### [Exercise goal]
Your reproduction of the entries should be exact and should contain no pictures.

(Saved entries)
======

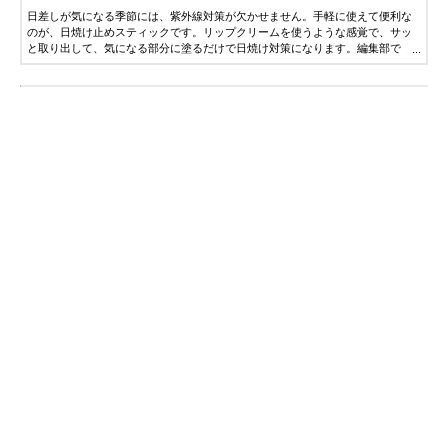
日差しが気になる季節には、紫外線対策が欠かせません。手軽に使えて便利な
のが、日焼け止めスティックです。リップクリームを使うような感覚で、サッ
と取り出して、気になる部分に塗るだけで日焼け対策になります。編集部で
は、1歳児から大人まで使える「さらさらUVスティック」（石澤研究所）と、
SPF50+で強力な紫外線下に対応した「クリアスティック UVプロテクター」
（資生堂）を購入して実際に使ってみました。ほかにも人気のおすすめ商品を
紹介しているので、ぜひ参考にしてください。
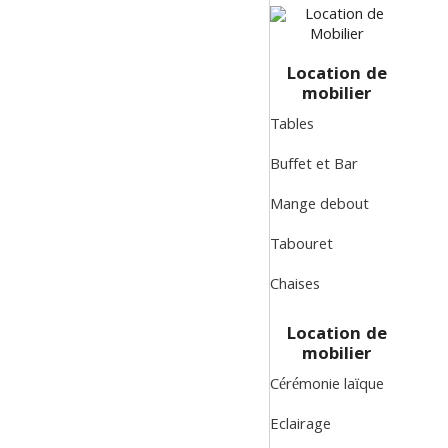
Location de
mobilier
Tables
Buffet et Bar
Mange debout
Tabouret
Chaises
Location de
mobilier
Cérémonie laïque
Eclairage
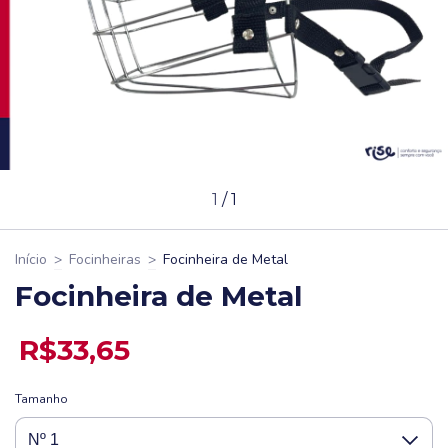
1
/
1
Início
>
Focinheiras
>
Focinheira de Metal
Focinheira de Metal
R$33,65
Tamanho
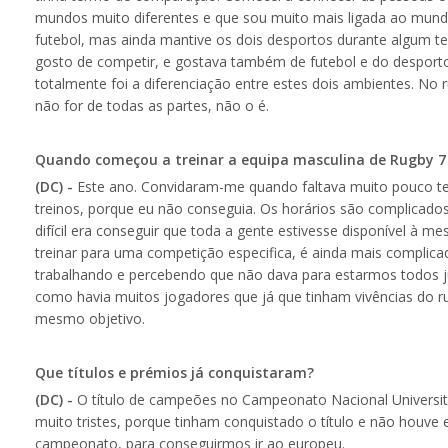
mundos muito diferentes e que sou muito mais ligada ao mund
futebol, mas ainda mantive os dois desportos durante algum te
gosto de competir, e gostava também de futebol e do desporto
totalmente foi a diferenciação entre estes dois ambientes. No 
não for de todas as partes, não o é.
Quando começou a treinar a equipa masculina de Rugby 7
(DC) -
Este ano. Convidaram-me quando faltava muito pouco tem
treinos, porque eu não conseguia. Os horários são complicados
difícil era conseguir que toda a gente estivesse disponível à 
treinar para uma competição especifica, é ainda mais complic
trabalhando e percebendo que não dava para estarmos todos 
como havia muitos jogadores que já que tinham vivências do ru
mesmo objetivo.
Que títulos e prémios já conquistaram?
(DC) -
O título de campeões no Campeonato Nacional Universitá
muito tristes, porque tinham conquistado o título e não houve
campeonato, para conseguirmos ir ao europeu.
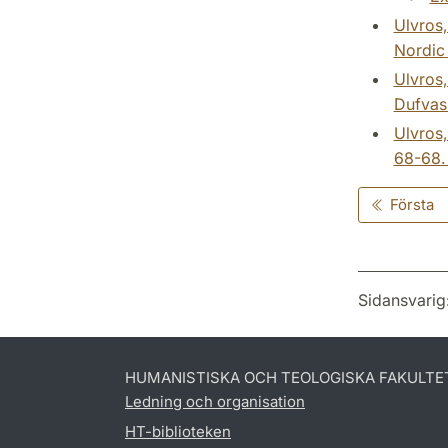
Ulvros,
Nordic 
Ulvros,
Dufvas
Ulvros,
68-68. 
Första
Sidansvarig
HUMANISTISKA OCH TEOLOGISKA FAKULTE
Ledning och organisation
HT-biblioteken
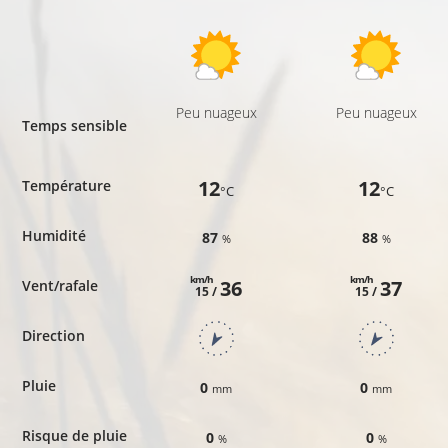
Peu nuageux
Peu nuageux
Temps sensible
12
12
Température
°C
°C
Humidité
87
88
%
%
km/h
km/h
36
37
Vent/rafale
15 /
15 /
Direction
Pluie
0
0
mm
mm
Risque de pluie
0
0
%
%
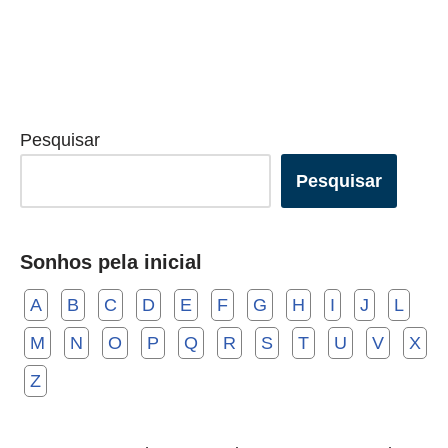
Pesquisar
Pesquisar
Sonhos pela inicial
A
B
C
D
E
F
G
H
I
J
L
M
N
O
P
Q
R
S
T
U
V
X
Z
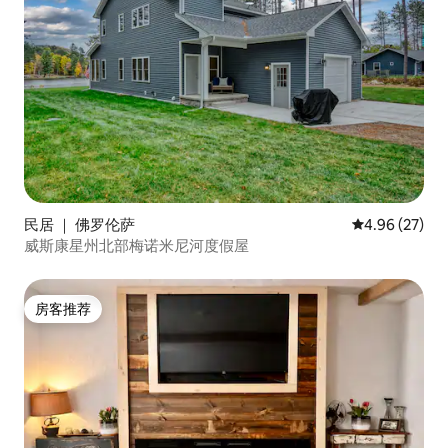
民居 ｜ 佛罗伦萨
平均评分 4.96
4.96 (27)
威斯康星州北部梅诺米尼河度假屋
房客推荐
房客推荐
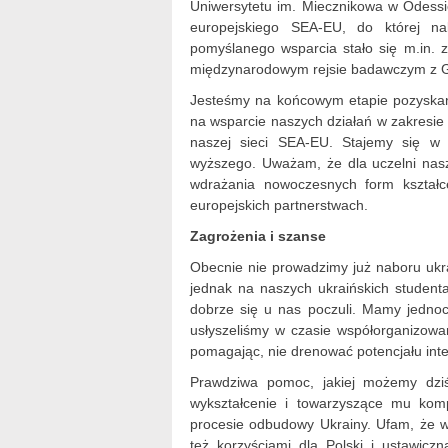
Uniwersytetu im. Miecznikowa w Odessi
europejskiego SEA-EU, do której na
pomyślanego wsparcia stało się m.in. z
międzynarodowym rejsie badawczym z 
Jesteśmy na końcowym etapie pozyskan
na wsparcie naszych działań w zakresie
naszej sieci SEA-EU. Stajemy się w 
wyższego. Uważam, że dla uczelni nas
wdrażania nowoczesnych form kształce
europejskich partnerstwach.
Zagrożenia i szanse
Obecnie nie prowadzimy już naboru ukra
jednak na naszych ukraińskich student
dobrze się u nas poczuli. Mamy jednocz
usłyszeliśmy w czasie współorganizowan
pomagając, nie drenować potencjału inte
Prawdziwa pomoc, jakiej możemy dziś 
wykształcenie i towarzyszące mu kom
procesie odbudowy Ukrainy. Ufam, że w
też korzyściami dla Polski i ustawic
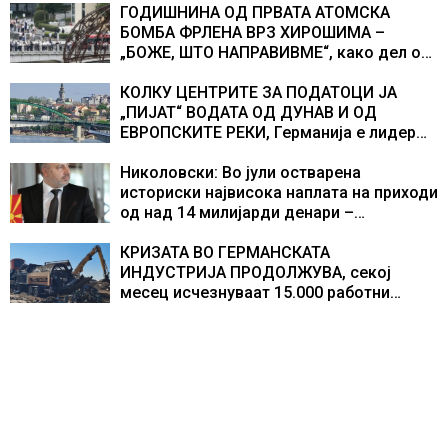
ГОДИШНИНА ОД ПРВАТА АТОМСКА
БОМБА ФРЛЕНА ВРЗ ХИРОШИМА –
„БОЖЕ, ШТО НАПРАВИВМЕ“, како дел од
екипажот во авионот „Енола Геј“ и
учесниците во бомбардирањето го
КОЛКУ ЦЕНТРИТЕ ЗА ПОДАТОЦИ ЈА
доживуваа овој настан што го промени
„ПИЈАТ“ ВОДАТА ОД ДУНАВ И ОД
текот на историјата
ЕВРОПСКИТЕ РЕКИ, Германија е лидер
во Европа по бројот на изградени
центри за податоци
Николовски: Во јули остварена
историски највисока наплата на приходи
од над 14 милијарди денари –
изградивме систем што испорачува
резултати
КРИЗАТА ВО ГЕРМАНСКАТА
ИНДУСТРИЈА ПРОДОЛЖУВА, секој
месец исчезнуваат 15.000 работни
места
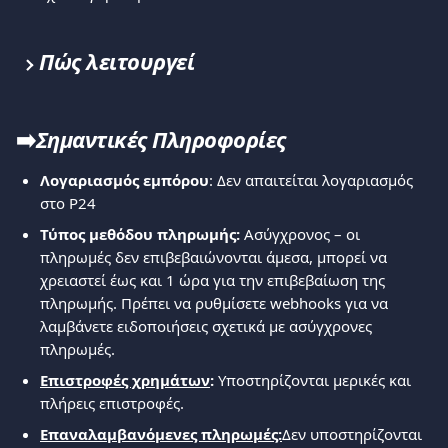
Πώς λειτουργεί
➡️
Σημαντικές Πληροφορίες
Λογαριασμός εμπόρου
: Δεν απαιτείται λογαριασμός 
στο P24
Τύπος μεθόδου πληρωμής:
 Ασύγχρονος – οι 
πληρωμές δεν επιβεβαιώνονται άμεσα, μπορεί να 
χρειαστεί έως και 1 ώρα για την επιβεβαίωση της 
πληρωμής. Πρέπει να ρυθμίσετε webhooks για να 
λαμβάνετε ειδοποιήσεις σχετικά με ασύγχρονες 
πληρωμές.
Επιστροφές χρημάτων
:
 Υποστηρίζονται μερικές και 
πλήρεις επιστροφές.
Επαναλαμβανόμενες πληρωμές:
Δεν υποστηρίζονται 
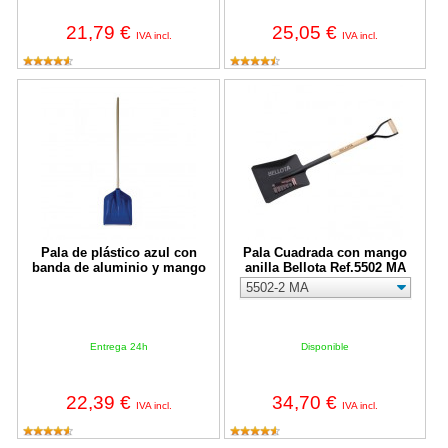
21,79 €
25,05 €
IVA incl.
IVA incl.
Pala de plástico azul con banda de aluminio y mango
Pala Cuadrada con mango anilla 
Pala de plástico azul con
Pala Cuadrada con mango
banda de aluminio y mango
anilla Bellota Ref.5502 MA
Entrega 24h
Disponible
22,39 €
34,70 €
IVA incl.
IVA incl.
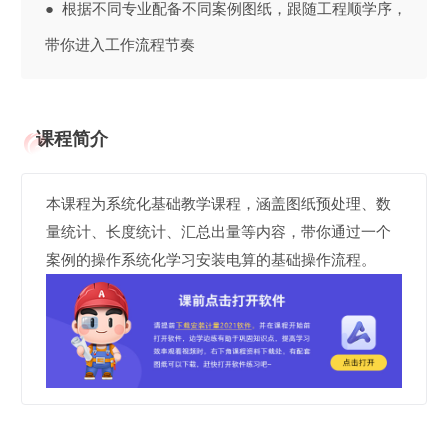
● 根据不同专业配备不同案例图纸，跟随工程顺学序，
带你进入工作流程节奏
课程简介
本课程为系统化基础教学课程，涵盖图纸预处理、数
量统计、长度统计、汇总出量等内容，带你通过一个
案例的操作系统化学习安装电算的基础操作流程。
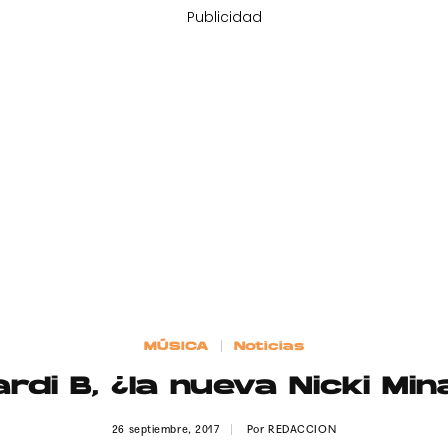
Publicidad
MÚSICA
Noticias
rdi B, ¿la nueva Nicki Min
26 septiembre, 2017
Por
REDACCION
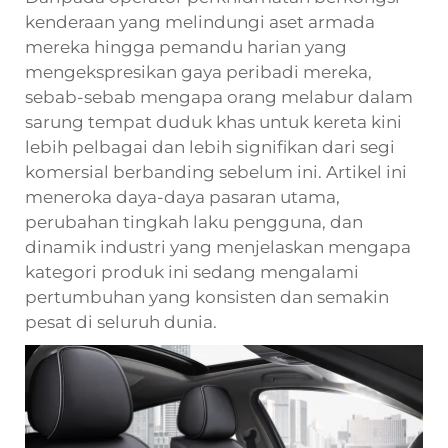
kenderaan yang melindungi aset armada
mereka hingga pemandu harian yang
mengekspresikan gaya peribadi mereka,
sebab-sebab mengapa orang melabur dalam
sarung tempat duduk khas untuk kereta kini
lebih pelbagai dan lebih signifikan dari segi
komersial berbanding sebelum ini. Artikel ini
meneroka daya-daya pasaran utama,
perubahan tingkah laku pengguna, dan
dinamik industri yang menjelaskan mengapa
kategori produk ini sedang mengalami
pertumbuhan yang konsisten dan semakin
pesat di seluruh dunia.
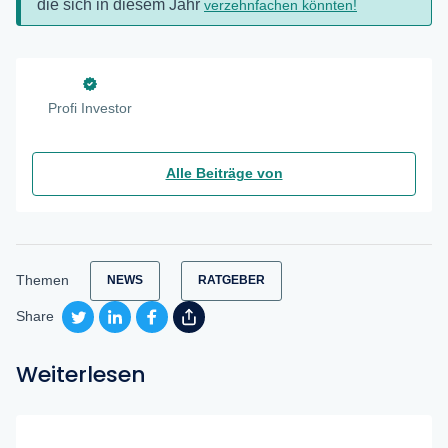
die sich in diesem Jahr
verzehnfachen könnten!
Profi Investor
Alle Beiträge von
Themen
NEWS
RATGEBER
Share
Weiterlesen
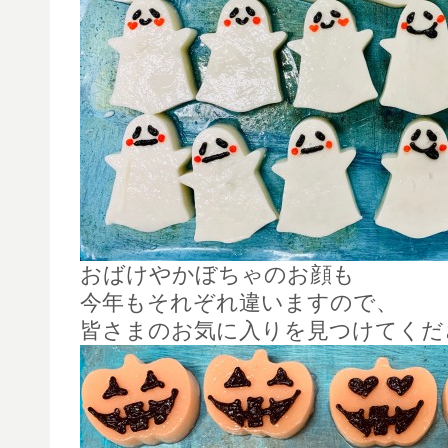
おばけやかぼちゃのお顔も
今年もそれぞれ違いますので、
皆さまのお気に入りを見つけてくだ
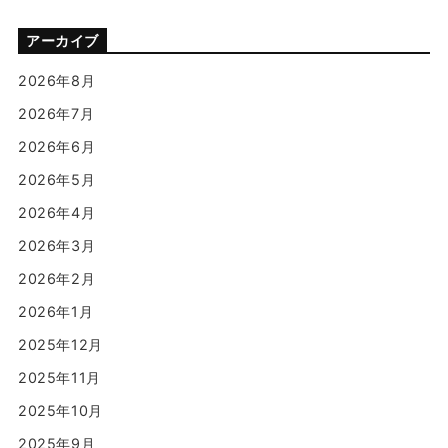
アーカイブ
2026年8月
2026年7月
2026年6月
2026年5月
2026年4月
2026年3月
2026年2月
2026年1月
2025年12月
2025年11月
2025年10月
2025年9月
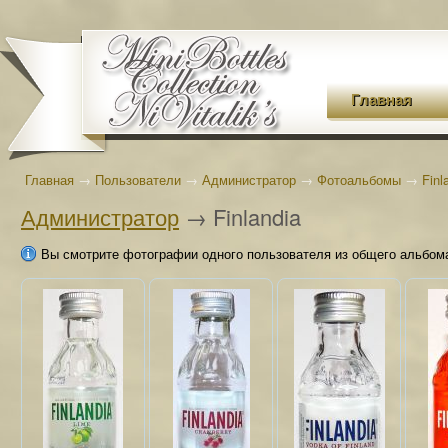
Главная
Главная
→
Пользователи
→
Администратор
→
Фотоальбомы
→
Finl
Администратор
→ Finlandia
Вы смотрите фотографии одного пользователя из общего альбом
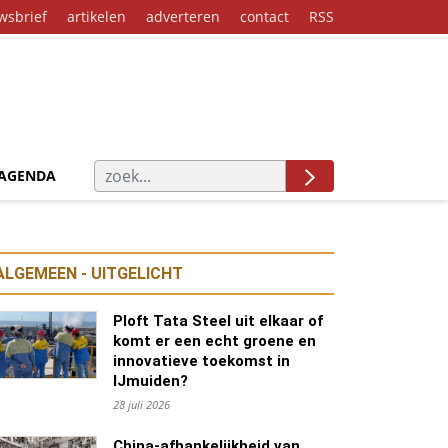
wsbrief
artikelen
adverteren
contact
RSS
AGENDA
ALGEMEEN - UITGELICHT
Ploft Tata Steel uit elkaar of
komt er een echt groene en
innovatieve toekomst in
IJmuiden?
28 juli 2026
China-afhankelijkheid van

======

### [Reply to the task]
日差しが気になる季節には、紫外線対策が欠かせません。手軽に使えて便利な
のが、日焼け止めスティックです。リップクリームを使うような感覚で、サッ
と取り出して、気になる部分に塗るだけで日焼け対策になります。編集部で
は、1歳児から大人まで使える「さらさらUVスティック」（石澤研究所）と、
SPF50+で強力な紫外線下に対応した「クリアスティック UVプロテクター」
（資生堂）を購入して実際に使ってみました。ほかにも人気のおすすめ商品を
紹介しているので、ぜひ参考にしてください。
Location de
mobilier
Tables
Buffet et Bar
Mange debout
Tabouret
Chaises
Location de
mobilier
Cérémonie laïque
Eclairage
1
/
1
Início
>
Focinheiras
>
Focinheira de Metal
Focinheira de Metal
R$33,65
Tamanho
mundos muito diferentes e que sou muito mais ligada ao mund
futebol, mas ainda mantive os dois desportos durante algum te
gosto de competir, e gostava também de futebol e do desporto
totalmente foi a diferenciação entre estes dois ambientes. No 
não for de todas as partes, não o é.
Quando começou a treinar a equipa masculina de Rugby 7
(DC) -
Este ano. Convidaram-me quando faltava muito pouco tem
treinos, porque eu não conseguia. Os horários são complicados
difícil era conseguir que toda a gente estivesse disponível à 
treinar para uma competição especifica, é ainda mais complic
trabalhando e percebendo que não dava para estarmos todos 
como havia muitos jogadores que já que tinham vivências do ru
mesmo objetivo.
Que títulos e prémios já conquistaram?
(DC) -
O título de campeões no Campeonato Nacional Universitá
muito tristes, porque tinham conquistado o título e não houve
campeonato, para conseguirmos ir ao europeu.
Ulvros,
Nordic 
Ulvros,
Dufvas
Ulvros,
68-68. 
Första
Sidansvarig
HUMANISTISKA OCH TEOLOGISKA FAKULTE
Ledning och organisation
HT-biblioteken
Peu nuageux
Peu nuageux
Temps sensible
12
12
Température
°C
°C
Humidité
87
88
%
%
km/h
km/h
36
37
Vent/rafale
15 /
15 /
Direction
Pluie
0
0
mm
mm
Risque de pluie
0
0
%
%
Pesquisar
Pesquisar
Sonhos pela inicial
A
B
C
D
E
F
G
H
I
J
L
M
N
O
P
Q
R
S
T
U
V
X
Z
民居 ｜ 佛罗伦萨
平均评分 4.96
4.96 (27)
威斯康星州北部梅诺米尼河度假屋
房客推荐
房客推荐
Uniwersytetu im. Miecznikowa w Odessi
europejskiego SEA-EU, do której na
pomyślanego wsparcia stało się m.in. z
międzynarodowym rejsie badawczym z 
Jesteśmy na końcowym etapie pozyskan
na wsparcie naszych działań w zakresie
naszej sieci SEA-EU. Stajemy się w 
wyższego. Uważam, że dla uczelni nas
wdrażania nowoczesnych form kształce
europejskich partnerstwach.
Zagrożenia i szanse
Obecnie nie prowadzimy już naboru ukra
jednak na naszych ukraińskich student
dobrze się u nas poczuli. Mamy jednocz
usłyszeliśmy w czasie współorganizowan
pomagając, nie drenować potencjału inte
Prawdziwa pomoc, jakiej możemy dziś 
wykształcenie i towarzyszące mu kom
procesie odbudowy Ukrainy. Ufam, że w
też korzyściami dla Polski i ustawic
ГОДИШНИНА ОД ПРВАТА АТОМСКА
БОМБА ФРЛЕНА ВРЗ ХИРОШИМА –
„БОЖЕ, ШТО НАПРАВИВМЕ“, како дел од
екипажот во авионот „Енола Геј“ и
учесниците во бомбардирањето го
КОЛКУ ЦЕНТРИТЕ ЗА ПОДАТОЦИ ЈА
доживуваа овој настан што го промени
„ПИЈАТ“ ВОДАТА ОД ДУНАВ И ОД
текот на историјата
ЕВРОПСКИТЕ РЕКИ, Германија е лидер
во Европа по бројот на изградени
центри за податоци
Николовски: Во јули остварена
историски највисока наплата на приходи
од над 14 милијарди денари –
изградивме систем што испорачува
резултати
КРИЗАТА ВО ГЕРМАНСКАТА
ИНДУСТРИЈА ПРОДОЛЖУВА, секој
месец исчезнуваат 15.000 работни
места
Πώς λειτουργεί
➡️
Σημαντικές Πληροφορίες
Λογαριασμός εμπόρου
: Δεν απαιτείται λογαριασμός 
στο P24
Τύπος μεθόδου πληρωμής:
 Ασύγχρονος – οι 
πληρωμές δεν επιβεβαιώνονται άμεσα, μπορεί να 
χρειαστεί έως και 1 ώρα για την επιβεβαίωση της 
πληρωμής. Πρέπει να ρυθμίσετε webhooks για να 
λαμβάνετε ειδοποιήσεις σχετικά με ασύγχρονες 
πληρωμές.
Επιστροφές χρημάτων
:
 Υποστηρίζονται μερικές και 
πλήρεις επιστροφές.
Επαναλαμβανόμενες πληρωμές:
Δεν υποστηρίζονται 
21,79 €
25,05 €
IVA incl.
IVA incl.
Pala de plástico azul con banda de aluminio y mango
Pala Cuadrada con mango anilla 
Pala de plástico azul con
Pala Cuadrada con mango
banda de aluminio y mango
anilla Bellota Ref.5502 MA
Entrega 24h
Disponible
22,39 €
34,70 €
IVA incl.
IVA incl.
● 根据不同专业配备不同案例图纸，跟随工程顺学序，
带你进入工作流程节奏
课程简介
本课程为系统化基础教学课程，涵盖图纸预处理、数
量统计、长度统计、汇总出量等内容，带你通过一个
案例的操作系统化学习安装电算的基础操作流程。
Publicidad
MÚSICA
Noticias
rdi B, ¿la nueva Nicki Min
26 septiembre, 2017
Por
REDACCION
kenderaan yang melindungi aset armada
mereka hingga pemandu harian yang
mengekspresikan gaya peribadi mereka,
sebab-sebab mengapa orang melabur dalam
sarung tempat duduk khas untuk kereta kini
lebih pelbagai dan lebih signifikan dari segi
komersial berbanding sebelum ini. Artikel ini
meneroka daya-daya pasaran utama,
perubahan tingkah laku pengguna, dan
dinamik industri yang menjelaskan mengapa
kategori produk ini sedang mengalami
pertumbuhan yang konsisten dan semakin
pesat di seluruh dunia.
die sich in diesem Jahr
verzehnfachen könnten!
Profi Investor
Alle Beiträge von
Themen
NEWS
RATGEBER
Share
Weiterlesen
おばけやかぼちゃのお顔も
今年もそれぞれ違いますので、
皆さまのお気に入りを見つけてくだ
アーカイブ
2026年8月
2026年7月
2026年6月
2026年5月
2026年4月
2026年3月
2026年2月
2026年1月
2025年12月
2025年11月
2025年10月
2025年9月
Главная
Главная
→
Пользователи
→
Администратор
→
Фотоальбомы
→
Finl
Администратор
→ Finlandia
Вы смотрите фотографии одного пользователя из общего альбом
wsbrief
artikelen
adverteren
contact
RSS
AGENDA
ALGEMEEN - UITGELICHT
Ploft Tata Steel uit elkaar of
komt er een echt groene en
innovatieve toekomst in
IJmuiden?
28 juli 2026
China-afhankelijkheid van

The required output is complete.